Satisfied in her mind that she would save Fancy by her own undivided efforts, Mrs. Yellam contemplated with grim satisfaction her approaching decease. She regarded herself as dead. She could survey with detachment what was left of the Susan who rose early, waited diligently upon Fancy, ate her meals (without any pleasure in them) and lay down to troubled sleep. So chilled was she in mind, soul and body, that she noticed without regret that Solomon, the faithful Solomon, too affectionate, too demonstrative to a hard old flint, had transferred his allegiance to Fancy. The dog lay at the foot of her bed night and day. Fancy talked to him about Alfred, not about Lizzie Alfreda, because Solomon was jealous.

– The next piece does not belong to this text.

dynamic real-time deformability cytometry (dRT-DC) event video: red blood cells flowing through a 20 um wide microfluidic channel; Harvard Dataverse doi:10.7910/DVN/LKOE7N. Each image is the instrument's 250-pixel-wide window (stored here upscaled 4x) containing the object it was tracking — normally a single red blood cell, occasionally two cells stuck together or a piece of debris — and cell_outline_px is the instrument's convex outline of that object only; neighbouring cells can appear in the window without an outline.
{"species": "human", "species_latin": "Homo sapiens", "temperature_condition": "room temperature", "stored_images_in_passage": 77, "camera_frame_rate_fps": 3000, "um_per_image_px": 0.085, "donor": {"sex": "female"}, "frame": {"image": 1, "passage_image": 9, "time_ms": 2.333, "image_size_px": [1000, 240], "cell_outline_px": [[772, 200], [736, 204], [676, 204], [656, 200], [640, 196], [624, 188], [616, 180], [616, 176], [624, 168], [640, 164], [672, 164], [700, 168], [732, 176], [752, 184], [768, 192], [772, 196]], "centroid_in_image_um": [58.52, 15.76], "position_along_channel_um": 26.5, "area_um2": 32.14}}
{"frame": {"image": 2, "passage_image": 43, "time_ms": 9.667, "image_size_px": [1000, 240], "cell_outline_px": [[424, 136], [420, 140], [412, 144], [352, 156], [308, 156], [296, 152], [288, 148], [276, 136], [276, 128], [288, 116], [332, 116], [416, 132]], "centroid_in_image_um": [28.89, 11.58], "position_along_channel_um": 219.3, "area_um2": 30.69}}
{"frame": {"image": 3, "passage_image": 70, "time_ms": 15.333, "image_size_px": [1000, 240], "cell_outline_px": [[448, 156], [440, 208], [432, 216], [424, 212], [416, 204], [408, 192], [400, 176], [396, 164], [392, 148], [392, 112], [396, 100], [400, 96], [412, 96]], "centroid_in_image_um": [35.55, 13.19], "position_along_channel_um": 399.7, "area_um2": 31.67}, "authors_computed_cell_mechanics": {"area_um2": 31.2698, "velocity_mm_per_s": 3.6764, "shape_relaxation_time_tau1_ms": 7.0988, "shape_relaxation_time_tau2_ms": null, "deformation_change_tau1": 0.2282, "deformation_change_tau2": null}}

When Lizzie Alfreda came in, Solomon went for a run in the garden, and heartened himself up by sniffing at various food-stuffs in a delightful state of decomposition. But, oddly enough, he never wandered farther afield. Within half an hour--Lizzie Alfreda's visits were drastically curtailed--he would patter up the wooden stairs, scratch at the door, whine, and be admitted. In a jiffy he was on the bed again, staring hard at Fancy, as if he were a doctor contemplating a change of treatment.

It had been agreed between Hamlin and Mrs. Yellam that Alfred's death should be kept a secret from the villagers till the official notification appeared in the newspapers. But when Uncle walked into the cottage at tea-time, full of cheer despite the weather, and cracking many small jokes about boats and swimmers, Mrs. Yellam simply could not bear it. She said with startling abruptness:

"Habakkuk, I'd break bad news to 'ee gently, if I could. But 'tisn't in me to do it. Alferd be dead."